### Source text:
# 10l of cat litter is how much in kg?



## miarojao

hi!


i've only bought cat litter in kg, i know a 14kg bag lasts me two months, i am now ordering tigerino ecoverde, and i am just wondering how much is 10l and how long will it last? i don't want to have to order again for some time, so maybe 10l won't cover at least two months..


----------



## buffie

Its a bit late to give a sensible answer,but (KG) is weight and (Ltr) is volume so difficult to compare.


----------



## anotheruser

However the general rule of the thumb is about the same when it comes to some types of cat litter.


----------



## MoggyBaby

Conversion tables tend to put both kg & litres to be the same. So 1kg = 1l.


----------



## spid

Not necessarily true - 1 kg of feathers would take up way more space than 1 kg of bricks! It depends on the litter and how dense it is and how big the bits in it are I'm afraid.


----------



## MoggyBaby

spid said:


> Not necessarily true - 1 kg of feathers would take up way more space than 1 kg of bricks! It depends on the litter and how dense it is and how big the bits in it are I'm afraid.


That's what I thought when I was trying to find out but the conversion tables were all giving the same info....


----------



## buffie

MoggyBaby said:


> That's what I thought when I was trying to find out but the conversion tables were all giving the same info....


Copied this from Yahoo Answers site...........

* First of all, as Kg is a mass measurement and a litre is a volume there can be no straight conversion factor as various materials have differing densities.

You would need to know the Specific Density of the material. The SG is a ratio (usually expressed as decimal) which compares the density of any material with that of water. Water is given the SG of 1.00 so that a piece of lead would have an SG of greater than 1.00 and most woods an SG of less than 1.00

One constant is that of liquid water where 1Kg = 1Ltr so if that's your problem, then it is a straight 1:1 conversion.. *


----------



## miarojao

i had already googled it and come to the conclusion that there wouldn't be a straight answer to my question lol

but from y'alls experience though, i think most of the users here use nature gold and oko and such litters, how long would you reckon a 10liter bag would last for just one cat?


i am ordering the next couple of weeks eheh


----------



## buffie

A 10ltr bag of Oko plus would last me approx 6 weeks,maybe slighly longer but usually I find it is quite dusty by that time,so chuck it out and use fresh.


----------



## rachiepoo

got this from a seller of cat litter on a famous site: 7.6L bag weighing 3.4KG/7.5lb which lasts approximately 60 days.


----------

### Dataset excerpt:
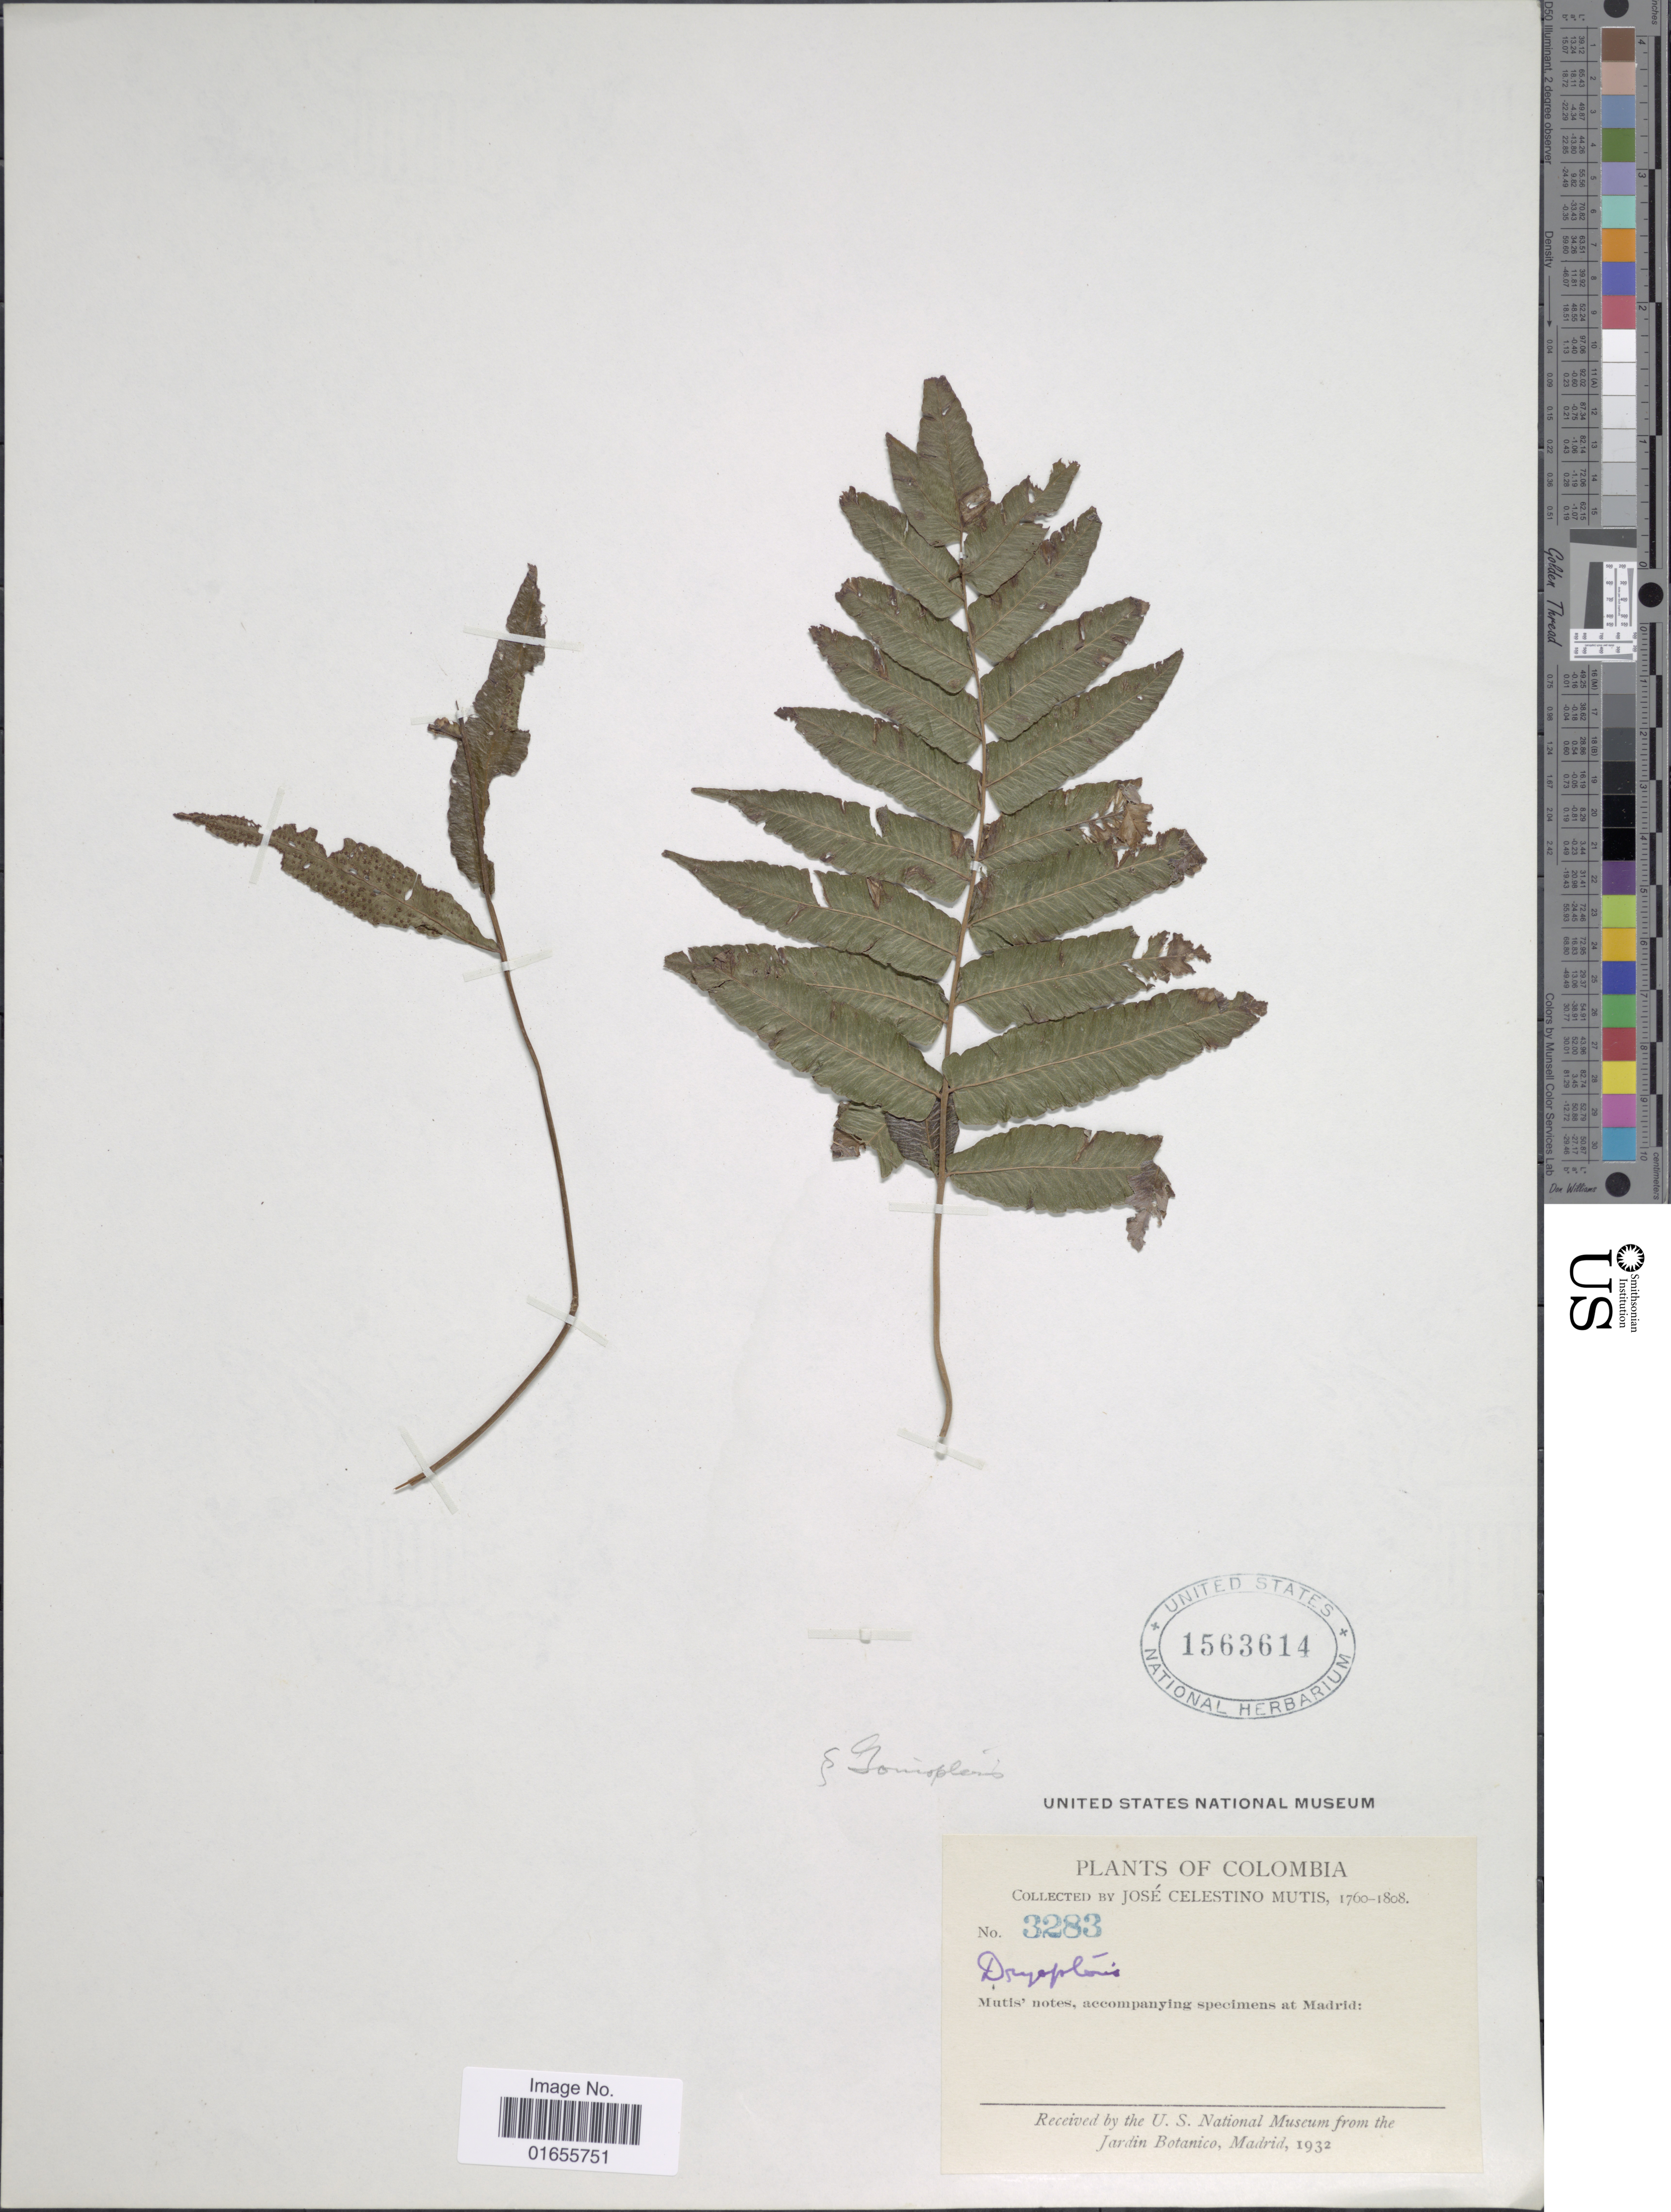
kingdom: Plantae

### What to produce:
Please state how long a 10ltr bag of Oko plus lasts buffie, according to the cat litter thread above.

### Finished exercise:
About 6 weeks, maybe slightly longer.